===== DATA
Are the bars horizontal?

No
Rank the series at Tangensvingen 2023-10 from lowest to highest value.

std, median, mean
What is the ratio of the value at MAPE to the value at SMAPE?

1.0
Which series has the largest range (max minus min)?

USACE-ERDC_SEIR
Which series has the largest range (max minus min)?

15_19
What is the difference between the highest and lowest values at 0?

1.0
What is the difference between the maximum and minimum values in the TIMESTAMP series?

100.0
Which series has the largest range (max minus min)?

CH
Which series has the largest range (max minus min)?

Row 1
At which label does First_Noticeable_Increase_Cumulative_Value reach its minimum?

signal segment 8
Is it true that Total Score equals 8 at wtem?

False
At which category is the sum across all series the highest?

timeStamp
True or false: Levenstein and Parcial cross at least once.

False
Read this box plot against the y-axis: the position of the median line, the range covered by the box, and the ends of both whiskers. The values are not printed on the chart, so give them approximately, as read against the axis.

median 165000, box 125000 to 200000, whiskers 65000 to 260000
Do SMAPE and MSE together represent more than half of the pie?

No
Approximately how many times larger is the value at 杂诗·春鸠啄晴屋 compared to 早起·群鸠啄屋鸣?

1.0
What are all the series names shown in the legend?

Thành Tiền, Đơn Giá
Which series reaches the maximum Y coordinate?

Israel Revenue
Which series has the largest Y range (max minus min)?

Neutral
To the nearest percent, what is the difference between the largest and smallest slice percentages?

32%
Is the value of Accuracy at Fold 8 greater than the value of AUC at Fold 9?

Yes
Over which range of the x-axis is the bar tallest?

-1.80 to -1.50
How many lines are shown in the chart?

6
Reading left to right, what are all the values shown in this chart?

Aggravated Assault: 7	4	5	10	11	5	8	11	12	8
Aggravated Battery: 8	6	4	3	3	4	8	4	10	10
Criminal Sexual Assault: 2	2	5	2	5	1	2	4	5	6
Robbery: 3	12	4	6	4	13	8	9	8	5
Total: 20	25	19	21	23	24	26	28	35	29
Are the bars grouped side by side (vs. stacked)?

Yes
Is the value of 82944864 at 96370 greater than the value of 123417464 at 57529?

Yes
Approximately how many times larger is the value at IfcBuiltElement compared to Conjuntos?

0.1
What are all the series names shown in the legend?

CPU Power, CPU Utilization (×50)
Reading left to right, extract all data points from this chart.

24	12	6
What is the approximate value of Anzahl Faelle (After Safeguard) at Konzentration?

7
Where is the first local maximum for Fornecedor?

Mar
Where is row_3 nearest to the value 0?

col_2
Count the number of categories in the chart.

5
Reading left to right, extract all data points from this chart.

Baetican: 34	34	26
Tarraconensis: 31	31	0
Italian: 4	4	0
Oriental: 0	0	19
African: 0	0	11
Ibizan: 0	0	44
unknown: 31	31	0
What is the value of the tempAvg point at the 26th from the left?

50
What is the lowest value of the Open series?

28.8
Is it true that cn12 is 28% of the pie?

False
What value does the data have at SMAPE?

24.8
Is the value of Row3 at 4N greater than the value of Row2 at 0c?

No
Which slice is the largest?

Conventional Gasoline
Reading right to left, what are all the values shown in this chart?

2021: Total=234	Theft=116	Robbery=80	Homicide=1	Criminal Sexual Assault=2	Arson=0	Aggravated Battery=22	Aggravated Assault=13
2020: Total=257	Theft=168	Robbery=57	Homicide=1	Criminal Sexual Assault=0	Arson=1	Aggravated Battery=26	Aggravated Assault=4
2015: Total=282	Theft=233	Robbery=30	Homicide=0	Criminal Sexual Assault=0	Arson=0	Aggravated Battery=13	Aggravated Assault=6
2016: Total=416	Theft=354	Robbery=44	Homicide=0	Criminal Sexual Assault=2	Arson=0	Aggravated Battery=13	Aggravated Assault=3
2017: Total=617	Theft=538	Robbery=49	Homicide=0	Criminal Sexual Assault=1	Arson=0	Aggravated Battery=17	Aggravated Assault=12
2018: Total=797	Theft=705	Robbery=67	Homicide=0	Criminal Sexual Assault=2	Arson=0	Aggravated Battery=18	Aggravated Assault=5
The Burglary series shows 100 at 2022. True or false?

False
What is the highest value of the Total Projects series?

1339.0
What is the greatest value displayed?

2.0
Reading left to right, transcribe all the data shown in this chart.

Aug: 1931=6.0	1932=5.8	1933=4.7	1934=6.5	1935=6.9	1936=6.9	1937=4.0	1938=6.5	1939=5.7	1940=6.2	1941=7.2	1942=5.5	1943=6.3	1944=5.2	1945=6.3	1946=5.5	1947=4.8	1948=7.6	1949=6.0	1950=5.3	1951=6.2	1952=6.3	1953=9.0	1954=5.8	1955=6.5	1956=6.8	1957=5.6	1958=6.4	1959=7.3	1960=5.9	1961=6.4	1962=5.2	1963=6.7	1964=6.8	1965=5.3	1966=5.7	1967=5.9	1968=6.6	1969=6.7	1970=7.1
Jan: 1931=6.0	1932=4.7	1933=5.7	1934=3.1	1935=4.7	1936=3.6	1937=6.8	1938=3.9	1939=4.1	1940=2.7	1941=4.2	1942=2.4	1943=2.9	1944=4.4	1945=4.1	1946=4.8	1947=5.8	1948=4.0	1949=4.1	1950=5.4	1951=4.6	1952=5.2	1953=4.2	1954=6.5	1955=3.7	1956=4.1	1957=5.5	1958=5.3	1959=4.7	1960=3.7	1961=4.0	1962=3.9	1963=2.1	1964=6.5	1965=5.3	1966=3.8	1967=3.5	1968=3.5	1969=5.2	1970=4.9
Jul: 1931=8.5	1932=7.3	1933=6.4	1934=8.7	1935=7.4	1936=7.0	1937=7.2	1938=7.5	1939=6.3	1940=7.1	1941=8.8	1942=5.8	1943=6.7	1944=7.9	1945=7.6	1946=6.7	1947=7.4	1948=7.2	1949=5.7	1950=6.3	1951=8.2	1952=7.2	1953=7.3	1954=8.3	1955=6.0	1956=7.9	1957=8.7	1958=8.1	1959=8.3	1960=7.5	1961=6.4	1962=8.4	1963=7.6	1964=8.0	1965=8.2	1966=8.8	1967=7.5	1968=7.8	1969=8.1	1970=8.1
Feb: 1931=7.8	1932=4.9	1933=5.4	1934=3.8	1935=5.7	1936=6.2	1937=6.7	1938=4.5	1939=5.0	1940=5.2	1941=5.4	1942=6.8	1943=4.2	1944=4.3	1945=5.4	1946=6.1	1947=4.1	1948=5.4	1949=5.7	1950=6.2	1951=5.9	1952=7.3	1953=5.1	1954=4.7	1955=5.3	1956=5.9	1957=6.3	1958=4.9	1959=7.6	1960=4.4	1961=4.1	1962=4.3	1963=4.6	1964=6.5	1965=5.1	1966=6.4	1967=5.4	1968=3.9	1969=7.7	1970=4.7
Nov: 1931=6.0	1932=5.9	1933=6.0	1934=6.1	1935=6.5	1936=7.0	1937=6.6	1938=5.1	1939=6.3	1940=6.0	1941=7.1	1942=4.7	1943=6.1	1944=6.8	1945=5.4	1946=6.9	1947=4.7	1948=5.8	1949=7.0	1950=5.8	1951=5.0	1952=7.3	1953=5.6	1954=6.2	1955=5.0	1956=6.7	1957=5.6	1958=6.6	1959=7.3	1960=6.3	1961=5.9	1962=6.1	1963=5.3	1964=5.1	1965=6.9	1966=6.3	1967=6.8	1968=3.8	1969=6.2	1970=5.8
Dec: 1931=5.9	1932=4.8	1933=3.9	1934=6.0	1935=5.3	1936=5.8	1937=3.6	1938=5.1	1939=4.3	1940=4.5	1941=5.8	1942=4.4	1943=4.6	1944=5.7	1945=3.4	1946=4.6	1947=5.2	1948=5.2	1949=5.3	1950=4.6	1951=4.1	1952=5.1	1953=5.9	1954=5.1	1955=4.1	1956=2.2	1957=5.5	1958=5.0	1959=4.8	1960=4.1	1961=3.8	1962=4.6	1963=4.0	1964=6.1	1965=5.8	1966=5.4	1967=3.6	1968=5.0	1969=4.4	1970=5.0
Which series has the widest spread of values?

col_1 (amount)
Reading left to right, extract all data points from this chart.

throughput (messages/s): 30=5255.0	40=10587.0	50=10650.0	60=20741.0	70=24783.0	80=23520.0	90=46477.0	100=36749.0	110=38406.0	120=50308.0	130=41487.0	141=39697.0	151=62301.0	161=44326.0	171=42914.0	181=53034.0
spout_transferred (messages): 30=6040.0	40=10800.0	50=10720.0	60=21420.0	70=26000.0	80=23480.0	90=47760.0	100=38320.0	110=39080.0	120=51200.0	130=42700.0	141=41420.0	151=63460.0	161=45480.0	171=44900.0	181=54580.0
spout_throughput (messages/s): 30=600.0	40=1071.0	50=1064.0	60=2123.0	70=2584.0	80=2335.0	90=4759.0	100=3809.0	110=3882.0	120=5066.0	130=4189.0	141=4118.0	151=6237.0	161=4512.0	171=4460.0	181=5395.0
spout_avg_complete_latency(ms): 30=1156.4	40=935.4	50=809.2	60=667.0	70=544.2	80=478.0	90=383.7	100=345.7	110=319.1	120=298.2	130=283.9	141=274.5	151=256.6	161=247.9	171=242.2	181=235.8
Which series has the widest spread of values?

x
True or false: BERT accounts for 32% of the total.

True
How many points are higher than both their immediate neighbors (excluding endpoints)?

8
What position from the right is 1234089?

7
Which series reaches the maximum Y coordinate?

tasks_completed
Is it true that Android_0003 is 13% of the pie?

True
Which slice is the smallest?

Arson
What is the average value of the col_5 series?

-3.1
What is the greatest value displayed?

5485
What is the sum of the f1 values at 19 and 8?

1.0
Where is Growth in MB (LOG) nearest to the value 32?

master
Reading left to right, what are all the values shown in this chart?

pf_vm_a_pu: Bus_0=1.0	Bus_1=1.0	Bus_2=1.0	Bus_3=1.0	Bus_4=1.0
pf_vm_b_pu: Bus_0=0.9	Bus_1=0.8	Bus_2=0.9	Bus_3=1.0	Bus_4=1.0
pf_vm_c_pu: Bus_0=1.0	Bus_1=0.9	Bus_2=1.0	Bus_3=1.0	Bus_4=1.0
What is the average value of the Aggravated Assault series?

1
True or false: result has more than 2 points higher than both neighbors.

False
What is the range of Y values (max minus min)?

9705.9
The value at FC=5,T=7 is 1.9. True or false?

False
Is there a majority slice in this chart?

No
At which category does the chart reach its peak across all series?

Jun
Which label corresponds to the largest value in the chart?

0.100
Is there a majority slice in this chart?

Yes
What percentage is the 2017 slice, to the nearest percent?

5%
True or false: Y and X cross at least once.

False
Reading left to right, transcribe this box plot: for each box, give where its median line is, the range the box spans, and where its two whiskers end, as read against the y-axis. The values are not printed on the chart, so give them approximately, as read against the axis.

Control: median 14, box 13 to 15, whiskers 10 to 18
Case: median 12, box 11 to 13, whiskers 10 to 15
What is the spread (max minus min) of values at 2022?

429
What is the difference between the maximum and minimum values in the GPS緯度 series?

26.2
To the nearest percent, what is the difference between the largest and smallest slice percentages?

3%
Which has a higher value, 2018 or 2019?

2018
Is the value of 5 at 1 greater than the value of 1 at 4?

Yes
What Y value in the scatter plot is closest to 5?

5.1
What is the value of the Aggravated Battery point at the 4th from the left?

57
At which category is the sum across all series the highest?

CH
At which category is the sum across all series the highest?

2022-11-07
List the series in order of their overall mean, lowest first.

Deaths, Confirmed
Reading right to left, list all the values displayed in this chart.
==========
■ **WHAT THE TASK REQUIRES**:
Rewrite the rows that open with the line containing "Thành Tiền, Đơn Giá" and close with the line containing "Count the number of categories in the chart.", replacing "largest" with "greatest" and leaving everything else unchanged.

■ **RESULT FOR THIS EXERCISE**:
Thành Tiền, Đơn Giá
Which series reaches the maximum Y coordinate?

Israel Revenue
Which series has the greatest Y range (max minus min)?

Neutral
To the nearest percent, what is the difference between the greatest and smallest slice percentages?

32%
Is the value of Accuracy at Fold 8 greater than the value of AUC at Fold 9?

Yes
Over which range of the x-axis is the bar tallest?

-1.80 to -1.50
How many lines are shown in the chart?

6
Reading left to right, what are all the values shown in this chart?

Aggravated Assault: 7	4	5	10	11	5	8	11	12	8
Aggravated Battery: 8	6	4	3	3	4	8	4	10	10
Criminal Sexual Assault: 2	2	5	2	5	1	2	4	5	6
Robbery: 3	12	4	6	4	13	8	9	8	5
Total: 20	25	19	21	23	24	26	28	35	29
Are the bars grouped side by side (vs. stacked)?

Yes
Is the value of 82944864 at 96370 greater than the value of 123417464 at 57529?

Yes
Approximately how many times larger is the value at IfcBuiltElement compared to Conjuntos?

0.1
What are all the series names shown in the legend?

CPU Power, CPU Utilization (×50)
Reading left to right, extract all data points from this chart.

24	12	6
What is the approximate value of Anzahl Faelle (After Safeguard) at Konzentration?

7
Where is the first local maximum for Fornecedor?

Mar
Where is row_3 nearest to the value 0?

col_2
Count the number of categories in the chart.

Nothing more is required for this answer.